▶ **Kaynak Metin**
>>>
Münafık, istihbarat amacıyla Müslümanları sürekli izleyip gözetler

 MÜNAFIK, İSTİHBARAT AMACIYLA MÜSLÜMANLARI SÜREKLİ İZLEYİP GÖZETLER

Münafığın Müslümanlar arasında yaşadığı zamanlar, onun ince ince gelecekteki hayatının alt yapısını oluşturduğu ve küfre yatırım yaptığı dönemlerdir. Bu hayatının yapı taşlarını oluşturacak olansa, Müslümanlar aleyhinde yaptığı faaliyetler ve küfre taşıdığı istihbarattır. Küfrün gözüne girebilmesi ve onlardan elde edeceği menfaatler, Müslümanlar hakkında onlara akıttığı bilginin çokluğuna ve önemine bağlıdır. Kendince onlara ne kadar işe yarar bilgiler aktarabilirse, küfürdeki insanlar da onu, o kadar yakın dostları edineceklerdir. Ve onlara ne kadar sıcak bir dost olabilirse, onların küfürde ona sunacakları imkanlardan da o kadar iyi istifade edebilecektir. Böylece küfürde, kendine o oranda çıkar sağlayabilecek, o kadar iyi bir itibar ve çevre elde edebilecek ve bunun sonucunda da kendince istediği hayata o kadar yaklaşmış olacaktır.
<<<
▶ **İş Emri 1**
Kaynak metne göre münafığın küfrün gözüne girebilmesi neye bağlıdır?
▶ **İş Emri 2**
Kaynak metinde "Münafığın Müslümanlar arasında" ifadesiyle başlayıp "kadar yaklaşmış olacaktır." ifadesiyle biten bölümü hiçbir değişiklik yapmadan geri verin.

(Saklanan veriler)
>>>
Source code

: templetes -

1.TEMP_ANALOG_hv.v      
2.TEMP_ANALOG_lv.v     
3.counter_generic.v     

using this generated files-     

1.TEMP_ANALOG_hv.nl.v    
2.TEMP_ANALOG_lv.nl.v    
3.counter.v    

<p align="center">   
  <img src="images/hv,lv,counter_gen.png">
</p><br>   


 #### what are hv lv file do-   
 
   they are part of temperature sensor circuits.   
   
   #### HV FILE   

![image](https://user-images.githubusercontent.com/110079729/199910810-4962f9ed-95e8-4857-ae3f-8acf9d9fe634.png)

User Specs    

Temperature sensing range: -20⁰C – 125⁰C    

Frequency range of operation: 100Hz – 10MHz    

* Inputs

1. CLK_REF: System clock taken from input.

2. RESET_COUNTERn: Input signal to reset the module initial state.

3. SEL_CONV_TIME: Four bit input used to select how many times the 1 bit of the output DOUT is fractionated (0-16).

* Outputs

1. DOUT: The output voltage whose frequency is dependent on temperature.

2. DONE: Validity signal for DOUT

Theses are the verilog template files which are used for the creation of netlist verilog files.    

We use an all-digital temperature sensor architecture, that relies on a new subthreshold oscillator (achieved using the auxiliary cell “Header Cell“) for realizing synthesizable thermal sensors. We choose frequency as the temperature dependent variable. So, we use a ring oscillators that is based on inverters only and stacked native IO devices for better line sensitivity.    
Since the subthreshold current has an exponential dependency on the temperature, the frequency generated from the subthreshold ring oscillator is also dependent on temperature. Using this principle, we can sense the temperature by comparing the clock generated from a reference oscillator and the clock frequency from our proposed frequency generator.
<<<
▶ **Yazılı Çözüm 1**
Müslümanlar hakkında küfre akıttığı bilginin çokluğuna ve önemine bağlıdır.

▶ **Yazılı Çözüm 2**
Münafığın Müslümanlar arasında yaşadığı zamanlar, onun ince ince gelecekteki hayatının alt yapısını oluşturduğu ve küfre yatırım yaptığı dönemlerdir. Bu hayatının yapı taşlarını oluşturacak olansa, Müslümanlar aleyhinde yaptığı faaliyetler ve küfre taşıdığı istihbarattır. Küfrün gözüne girebilmesi ve onlardan elde edeceği menfaatler, Müslümanlar hakkında onlara akıttığı bilginin çokluğuna ve önemine bağlıdır. Kendince onlara ne kadar işe yarar bilgiler aktarabilirse, küfürdeki insanlar da onu, o kadar yakın dostları edineceklerdir. Ve onlara ne kadar sıcak bir dost olabilirse, onların küfürde ona sunacakları imkanlardan da o kadar iyi istifade edebilecektir. Böylece küfürde, kendine o oranda çıkar sağlayabilecek, o kadar iyi bir itibar ve çevre elde edebilecek ve bunun sonucunda da kendince istediği hayata o kadar yaklaşmış olacaktır.